Set exercise 1 — Find every line in the records below that contains the word "object", and copy each of those lines.

Extracted text —

= = = = = = =

By Sarah Peyton
“I don’t even know what you are talking about when you say the words “self-warmth,” said Michelle.
“Oh,” I said. “Would you like to know?”
This question – or any question like it which determines what our clients are willing to want for themselves – can be of great importance in the initial interview for Family and Systemic Constellations. And even if a client like Michelle, says yes to my question, she still has not committed to actually giving herself the gift of self-warmth.
So, to make it explicit, after her “Yes,” I asked “Do you want to feel warmth toward yourself?”
This is a question for everyone who struggles with self-kindness and self-care. It is actually possible for people to have the sense that it would be a betrayal of integrity to turn toward the self with warmth.
“I’m not sure,” she answered. “I’m not really worth it.”
During this Family Constellations session, we put in a representative for Michelle. “Do you like her?” I asked her.

= = = = = = =

Available records —
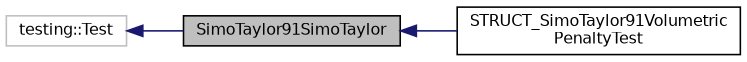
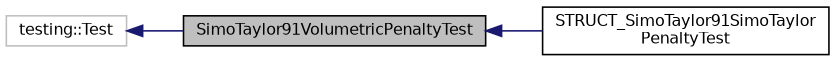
  digraph {
    rankdir=LR
    node [color=black fillcolor=white fontname=Helvetica fontsize=10 shape=record style=filled]
    edge [color=midnightblue dir=back fontname=Helvetica fontsize=10 labelfontname=Helvetica labelfontsize=10 style=solid]
-   n1 [fillcolor=grey75 fontcolor=black height=0.2 label=SimoTaylor91SimoTaylor width=0.4]
-   n2 [height=0.2 label="STRUCT_SimoTaylor91Volumetric\lPenaltyTest" width=0.4]
+   n1 [fillcolor=grey75 fontcolor=black height=0.2 label=SimoTaylor91VolumetricPenaltyTest width=0.4]
+   n2 [height=0.2 label="STRUCT_SimoTaylor91SimoTaylor\lPenaltyTest" width=0.4]
    n3 [color=grey75 height=0.2 label="testing::Test" width=0.4]
    n1 -> n2
    n3 -> n1
  }
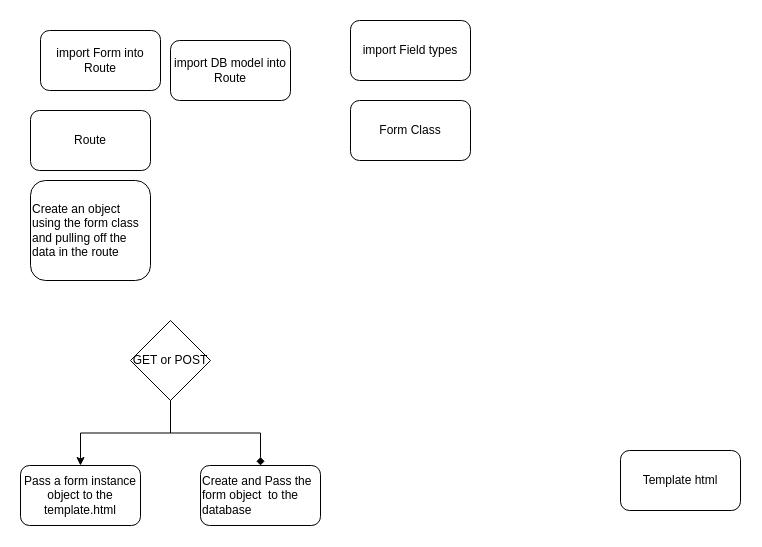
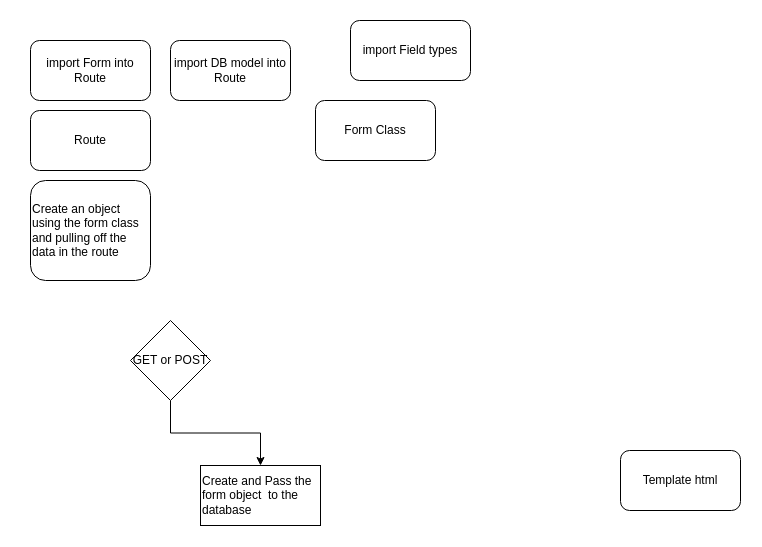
  <mxCell id="0" />
  <mxCell id="1" parent="0" />
- <mxCell id="2" value="Form Class" style="rounded=1;whiteSpace=wrap;html=1;" vertex="1" parent="1"><mxGeometry x="350" y="100" width="120" height="60" as="geometry" /></mxCell>
+ <mxCell id="2" value="Form Class" style="rounded=1;whiteSpace=wrap;html=1;" vertex="1" parent="1"><mxGeometry x="315" y="100" width="120" height="60" as="geometry" /></mxCell>
  <mxCell id="3" value="Route" style="rounded=1;whiteSpace=wrap;html=1;" vertex="1" parent="1"><mxGeometry x="30" y="110" width="120" height="60" as="geometry" /></mxCell>
  <mxCell id="4" value="Template html" style="rounded=1;whiteSpace=wrap;html=1;" vertex="1" parent="1"><mxGeometry x="620" y="450" width="120" height="60" as="geometry" /></mxCell>
- <mxCell id="5" value="import Form into Route" style="rounded=1;whiteSpace=wrap;html=1;" vertex="1" parent="1"><mxGeometry x="40" y="30" width="120" height="60" as="geometry" /></mxCell>
+ <mxCell id="5" value="import Form into Route" style="rounded=1;whiteSpace=wrap;html=1;" vertex="1" parent="1"><mxGeometry x="30" y="40" width="120" height="60" as="geometry" /></mxCell>
  <mxCell id="6" value="Create an object using the form class and pulling off the data in the route" style="rounded=1;whiteSpace=wrap;html=1;align=left;" vertex="1" parent="1"><mxGeometry x="30" y="180" width="120" height="100" as="geometry" /></mxCell>
- <mxCell id="7" value="Create and Pass the form object&amp;nbsp; to the database&amp;nbsp;" style="rounded=1;whiteSpace=wrap;html=1;align=left;" vertex="1" parent="1"><mxGeometry x="200" y="465" width="120" height="60" as="geometry" /></mxCell>
- <mxCell id="8" value="&lt;span style=&quot;text-align: left&quot;&gt;Pass a form instance object to the template.html&lt;/span&gt;" style="rounded=1;whiteSpace=wrap;html=1;" vertex="1" parent="1"><mxGeometry x="20" y="465" width="120" height="60" as="geometry" /></mxCell>
- <mxCell id="9" style="edgeStyle=orthogonalEdgeStyle;rounded=0;orthogonalLoop=1;jettySize=auto;html=1;endArrow=diamond;" edge="1" parent="1" source="11" target="7"><mxGeometry relative="1" as="geometry" /></mxCell>
- <mxCell id="10" style="edgeStyle=orthogonalEdgeStyle;rounded=0;orthogonalLoop=1;jettySize=auto;html=1;exitX=0.5;exitY=1;exitDx=0;exitDy=0;entryX=0.5;entryY=0;entryDx=0;entryDy=0;" edge="1" parent="1" source="11" target="8"><mxGeometry relative="1" as="geometry" /></mxCell>
+ <mxCell id="7" value="Create and Pass the form object&amp;nbsp; to the database&amp;nbsp;" style="whiteSpace=wrap;html=1;align=left;rounded=0;" vertex="1" parent="1"><mxGeometry x="200" y="465" width="120" height="60" as="geometry" /></mxCell>
+ <mxCell id="9" style="edgeStyle=orthogonalEdgeStyle;rounded=0;orthogonalLoop=1;jettySize=auto;html=1;" edge="1" parent="1" source="11" target="7"><mxGeometry relative="1" as="geometry" /></mxCell>
  <mxCell id="11" value="GET or POST" style="rhombus;whiteSpace=wrap;html=1;" vertex="1" parent="1"><mxGeometry x="130" y="320" width="80" height="80" as="geometry" /></mxCell>
  <mxCell id="12" value="import DB model into Route" style="rounded=1;whiteSpace=wrap;html=1;" vertex="1" parent="1"><mxGeometry x="170" y="40" width="120" height="60" as="geometry" /></mxCell>
  <mxCell id="13" value="import Field types" style="rounded=1;whiteSpace=wrap;html=1;" vertex="1" parent="1"><mxGeometry x="350" y="20" width="120" height="60" as="geometry" /></mxCell>
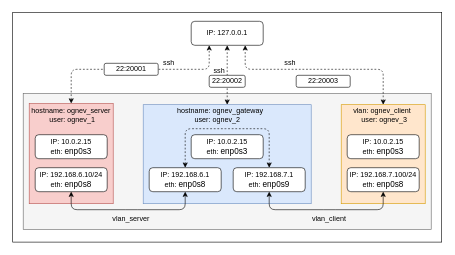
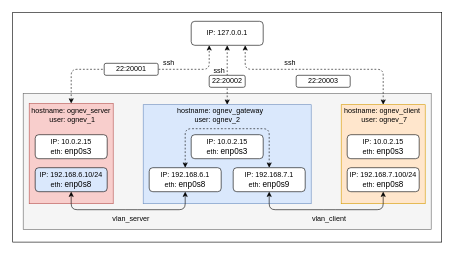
  <mxCell id="0" />
  <mxCell id="1" parent="0" />
  <mxCell id="2" value="" style="rounded=0;whiteSpace=wrap;html=1;" parent="1" vertex="1"><mxGeometry x="20.5" y="20" width="715" height="383" as="geometry" /></mxCell>
  <mxCell id="3" value="" style="rounded=0;whiteSpace=wrap;html=1;fillColor=#f5f5f5;strokeColor=#666666;fontColor=#333333;" parent="1" vertex="1"><mxGeometry x="38" y="155" width="680" height="227" as="geometry" /></mxCell>
  <mxCell id="4" value="" style="rounded=0;whiteSpace=wrap;html=1;fillColor=#ffe6cc;strokeColor=#d79b00;" parent="1" vertex="1"><mxGeometry x="568" y="174" width="140" height="165" as="geometry" /></mxCell>
  <mxCell id="5" value="" style="rounded=0;whiteSpace=wrap;html=1;fillColor=#f8cecc;strokeColor=#b85450;" parent="1" vertex="1"><mxGeometry x="48" y="172" width="140" height="167" as="geometry" /></mxCell>
  <mxCell id="6" value="" style="rounded=0;whiteSpace=wrap;html=1;fillColor=#dae8fc;strokeColor=#6c8ebf;" parent="1" vertex="1"><mxGeometry x="238" y="174" width="280" height="165" as="geometry" /></mxCell>
- <mxCell id="7" value="IP: 192.168.6.10/24&lt;br&gt;eth:&amp;nbsp;&lt;span style=&quot;font-family: , , &amp;#34;sf mono&amp;#34; , &amp;#34;menlo&amp;#34; , &amp;#34;consolas&amp;#34; , &amp;#34;liberation mono&amp;#34; , monospace ; font-size: 13.6px&quot;&gt;enp0s8&lt;/span&gt;" style="rounded=1;whiteSpace=wrap;html=1;" parent="1" vertex="1"><mxGeometry x="58" y="279" width="120" height="40" as="geometry" /></mxCell>
+ <mxCell id="7" value="IP: 192.168.6.10/24&lt;br&gt;eth:&amp;nbsp;&lt;span style=&quot;font-family: , , &amp;#34;sf mono&amp;#34; , &amp;#34;menlo&amp;#34; , &amp;#34;consolas&amp;#34; , &amp;#34;liberation mono&amp;#34; , monospace ; font-size: 13.6px&quot;&gt;enp0s8&lt;/span&gt;" style="rounded=1;whiteSpace=wrap;html=1;fillColor=#dae8fc;" parent="1" vertex="1"><mxGeometry x="58" y="279" width="120" height="40" as="geometry" /></mxCell>
  <mxCell id="8" value="IP: 192.168.6.1&lt;br&gt;eth:&amp;nbsp;&lt;span style=&quot;font-size: 13.6px&quot;&gt;enp0s8&lt;/span&gt;" style="rounded=1;whiteSpace=wrap;html=1;" parent="1" vertex="1"><mxGeometry x="248" y="279" width="120" height="40" as="geometry" /></mxCell>
  <mxCell id="9" value="IP: 192.168.7.1&lt;br&gt;eth:&amp;nbsp;&lt;span style=&quot;font-size: 13.6px&quot;&gt;enp0s9&lt;br&gt;&lt;/span&gt;" style="rounded=1;whiteSpace=wrap;html=1;" parent="1" vertex="1"><mxGeometry x="388" y="279" width="120" height="40" as="geometry" /></mxCell>
  <mxCell id="10" value="IP: 192.168.7.100/24&lt;br&gt;eth:&amp;nbsp;&lt;span style=&quot;font-size: 13.6px&quot;&gt;enp0s8&lt;br&gt;&lt;/span&gt;" style="rounded=1;whiteSpace=wrap;html=1;" parent="1" vertex="1"><mxGeometry x="578" y="279" width="120" height="40" as="geometry" /></mxCell>
  <mxCell id="11" value="hostname: ognev_server" style="text;html=1;strokeColor=none;fillColor=none;align=center;verticalAlign=middle;whiteSpace=wrap;rounded=0;" parent="1" vertex="1"><mxGeometry x="50" y="170" width="136" height="30" as="geometry" /></mxCell>
  <mxCell id="12" value="" style="endArrow=classic;startArrow=classic;html=1;entryX=0.5;entryY=1;entryDx=0;entryDy=0;exitX=0.5;exitY=1;exitDx=0;exitDy=0;" parent="1" source="7" target="8" edge="1"><mxGeometry width="50" height="50" relative="1" as="geometry"><mxPoint x="238" y="379" as="sourcePoint" /><mxPoint x="288" y="329" as="targetPoint" /><Array as="points"><mxPoint x="118" y="349" /><mxPoint x="218" y="349" /><mxPoint x="308" y="349" /></Array></mxGeometry></mxCell>
  <mxCell id="13" value="" style="endArrow=classic;startArrow=classic;html=1;" parent="1" source="9" edge="1"><mxGeometry width="50" height="50" relative="1" as="geometry"><mxPoint x="448" y="309" as="sourcePoint" /><mxPoint x="638" y="319" as="targetPoint" /><Array as="points"><mxPoint x="448" y="349" /><mxPoint x="548" y="349" /><mxPoint x="638" y="349" /></Array></mxGeometry></mxCell>
  <mxCell id="14" value="vlan_server" style="text;html=1;strokeColor=none;fillColor=none;align=center;verticalAlign=middle;whiteSpace=wrap;rounded=0;" parent="1" vertex="1"><mxGeometry x="178" y="349" width="80" height="30" as="geometry" /></mxCell>
  <mxCell id="15" value="vlan_client" style="text;html=1;strokeColor=none;fillColor=none;align=center;verticalAlign=middle;whiteSpace=wrap;rounded=0;" parent="1" vertex="1"><mxGeometry x="508" y="349" width="80" height="30" as="geometry" /></mxCell>
  <mxCell id="16" value="IP: 127.0.0.1" style="rounded=1;whiteSpace=wrap;html=1;" parent="1" vertex="1"><mxGeometry x="318" y="35" width="120" height="40" as="geometry" /></mxCell>
  <mxCell id="17" value="" style="endArrow=classic;startArrow=classic;html=1;exitX=0.5;exitY=0;exitDx=0;exitDy=0;entryX=0.25;entryY=1;entryDx=0;entryDy=0;dashed=1;" parent="1" source="5" target="16" edge="1"><mxGeometry width="50" height="50" relative="1" as="geometry"><mxPoint x="128" y="155" as="sourcePoint" /><mxPoint x="178" y="105" as="targetPoint" /><Array as="points"><mxPoint x="118" y="115" /><mxPoint x="348" y="115" /></Array></mxGeometry></mxCell>
  <mxCell id="18" value="" style="endArrow=classic;startArrow=classic;html=1;entryX=0.75;entryY=1;entryDx=0;entryDy=0;dashed=1;" parent="1" source="4" target="16" edge="1"><mxGeometry width="50" height="50" relative="1" as="geometry"><mxPoint x="638" y="174" as="sourcePoint" /><mxPoint x="398" y="195" as="targetPoint" /><Array as="points"><mxPoint x="638" y="115" /><mxPoint x="408" y="115" /></Array></mxGeometry></mxCell>
  <mxCell id="19" value="" style="endArrow=classic;html=1;dashed=1;entryX=0.5;entryY=1;entryDx=0;entryDy=0;startArrow=classic;startFill=1;" parent="1" source="6" target="16" edge="1"><mxGeometry width="50" height="50" relative="1" as="geometry"><mxPoint x="398" y="135" as="sourcePoint" /><mxPoint x="378" y="95" as="targetPoint" /></mxGeometry></mxCell>
  <mxCell id="20" value="22:20001" style="rounded=1;whiteSpace=wrap;html=1;" parent="1" vertex="1"><mxGeometry x="173" y="105" width="90" height="20" as="geometry" /></mxCell>
  <mxCell id="21" value="IP: 10.0.2.15&lt;br&gt;eth:&amp;nbsp;&lt;span style=&quot;font-family: , , &amp;#34;sf mono&amp;#34; , &amp;#34;menlo&amp;#34; , &amp;#34;consolas&amp;#34; , &amp;#34;liberation mono&amp;#34; , monospace ; font-size: 13.6px&quot;&gt;enp0s3&lt;/span&gt;" style="rounded=1;whiteSpace=wrap;html=1;" parent="1" vertex="1"><mxGeometry x="58" y="224" width="120" height="40" as="geometry" /></mxCell>
  <mxCell id="22" value="IP: 10.0.2.15&lt;br&gt;eth:&amp;nbsp;&lt;span style=&quot;font-family: , , &amp;#34;sf mono&amp;#34; , &amp;#34;menlo&amp;#34; , &amp;#34;consolas&amp;#34; , &amp;#34;liberation mono&amp;#34; , monospace ; font-size: 13.6px&quot;&gt;enp0s3&lt;/span&gt;" style="rounded=1;whiteSpace=wrap;html=1;" parent="1" vertex="1"><mxGeometry x="318" y="224" width="120" height="40" as="geometry" /></mxCell>
  <mxCell id="23" value="IP: 10.0.2.15&lt;br&gt;eth:&amp;nbsp;&lt;span style=&quot;font-family: , , &amp;#34;sf mono&amp;#34; , &amp;#34;menlo&amp;#34; , &amp;#34;consolas&amp;#34; , &amp;#34;liberation mono&amp;#34; , monospace ; font-size: 13.6px&quot;&gt;enp0s3&lt;/span&gt;" style="rounded=1;whiteSpace=wrap;html=1;" parent="1" vertex="1"><mxGeometry x="578" y="224" width="120" height="40" as="geometry" /></mxCell>
  <mxCell id="24" value="22:20002" style="rounded=1;whiteSpace=wrap;html=1;" parent="1" vertex="1"><mxGeometry x="348" y="125" width="60" height="20" as="geometry" /></mxCell>
  <mxCell id="25" value="22:20003" style="rounded=1;whiteSpace=wrap;html=1;" parent="1" vertex="1"><mxGeometry x="493" y="125" width="90" height="20" as="geometry" /></mxCell>
  <mxCell id="26" value="user: ognev_1" style="text;html=1;strokeColor=none;fillColor=none;align=center;verticalAlign=middle;whiteSpace=wrap;rounded=0;" parent="1" vertex="1"><mxGeometry x="79" y="184.5" width="82" height="30" as="geometry" /></mxCell>
  <mxCell id="27" value="hostname: ognev_gateway" style="text;html=1;strokeColor=none;fillColor=none;align=center;verticalAlign=middle;whiteSpace=wrap;rounded=0;" parent="1" vertex="1"><mxGeometry x="292" y="170" width="149" height="30" as="geometry" /></mxCell>
  <mxCell id="28" value="user: ognev_2" style="text;html=1;strokeColor=none;fillColor=none;align=center;verticalAlign=middle;whiteSpace=wrap;rounded=0;" parent="1" vertex="1"><mxGeometry x="321" y="184.5" width="82" height="30" as="geometry" /></mxCell>
- <mxCell id="29" value="vlan: ognev_client" style="text;html=1;strokeColor=none;fillColor=none;align=center;verticalAlign=middle;whiteSpace=wrap;rounded=0;" parent="1" vertex="1"><mxGeometry x="570" y="170" width="133" height="30" as="geometry" /></mxCell>
- <mxCell id="30" value="user: ognev_3" style="text;html=1;strokeColor=none;fillColor=none;align=center;verticalAlign=middle;whiteSpace=wrap;rounded=0;" parent="1" vertex="1"><mxGeometry x="599" y="184.5" width="82" height="30" as="geometry" /></mxCell>
+ <mxCell id="29" value="hostname: ognev_client" style="text;html=1;strokeColor=none;fillColor=none;align=center;verticalAlign=middle;whiteSpace=wrap;rounded=0;" parent="1" vertex="1"><mxGeometry x="570" y="170" width="133" height="30" as="geometry" /></mxCell>
+ <mxCell id="30" value="user: ognev_7" style="text;html=1;strokeColor=none;fillColor=none;align=center;verticalAlign=middle;whiteSpace=wrap;rounded=0;" parent="1" vertex="1"><mxGeometry x="599" y="184.5" width="82" height="30" as="geometry" /></mxCell>
  <mxCell id="31" value="" style="endArrow=classic;startArrow=classic;html=1;entryX=0.5;entryY=0;entryDx=0;entryDy=0;exitX=0.5;exitY=0;exitDx=0;exitDy=0;dashed=1;" parent="1" source="8" target="9" edge="1"><mxGeometry width="50" height="50" relative="1" as="geometry"><mxPoint x="343" y="246" as="sourcePoint" /><mxPoint x="393" y="196" as="targetPoint" /><Array as="points"><mxPoint x="308" y="214" /><mxPoint x="382" y="214" /><mxPoint x="448" y="214" /></Array></mxGeometry></mxCell>
  <mxCell id="32" value="ssh" style="text;html=1;strokeColor=none;fillColor=none;align=center;verticalAlign=middle;whiteSpace=wrap;rounded=0;" parent="1" vertex="1"><mxGeometry x="261" y="94" width="40" height="20" as="geometry" /></mxCell>
  <mxCell id="33" value="ssh" style="text;html=1;strokeColor=none;fillColor=none;align=center;verticalAlign=middle;whiteSpace=wrap;rounded=0;" parent="1" vertex="1"><mxGeometry x="463" y="94" width="40" height="20" as="geometry" /></mxCell>
  <mxCell id="34" value="ssh" style="text;html=1;strokeColor=none;fillColor=none;align=center;verticalAlign=middle;whiteSpace=wrap;rounded=0;" parent="1" vertex="1"><mxGeometry x="345" y="107" width="40" height="20" as="geometry" /></mxCell>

= = = = = = =

Set exercise 2 — Reproduce the stretch of the self-warmth passage above from "This question –" through "self with warmth.", word for word.

Task solution 1 —
  <mxCell id="6" value="Create an object using the form class and pulling off the data in the route" style="rounded=1;whiteSpace=wrap;html=1;align=left;" vertex="1" parent="1"><mxGeometry x="30" y="180" width="120" height="100" as="geometry" /></mxCell>
- <mxCell id="7" value="Create and Pass the form object&amp;nbsp; to the database&amp;nbsp;" style="rounded=1;whiteSpace=wrap;html=1;align=left;" vertex="1" parent="1"><mxGeometry x="200" y="465" width="120" height="60" as="geometry" /></mxCell>
- <mxCell id="8" value="&lt;span style=&quot;text-align: left&quot;&gt;Pass a form instance object to the template.html&lt;/span&gt;" style="rounded=1;whiteSpace=wrap;html=1;" vertex="1" parent="1"><mxGeometry x="20" y="465" width="120" height="60" as="geometry" /></mxCell>
+ <mxCell id="7" value="Create and Pass the form object&amp;nbsp; to the database&amp;nbsp;" style="whiteSpace=wrap;html=1;align=left;rounded=0;" vertex="1" parent="1"><mxGeometry x="200" y="465" width="120" height="60" as="geometry" /></mxCell>

Task solution 2 —
This question – or any question like it which determines what our clients are willing to want for themselves – can be of great importance in the initial interview for Family and Systemic Constellations. And even if a client like Michelle, says yes to my question, she still has not committed to actually giving herself the gift of self-warmth.
So, to make it explicit, after her “Yes,” I asked “Do you want to feel warmth toward yourself?”
This is a question for everyone who struggles with self-kindness and self-care. It is actually possible for people to have the sense that it would be a betrayal of integrity to turn toward the self with warmth.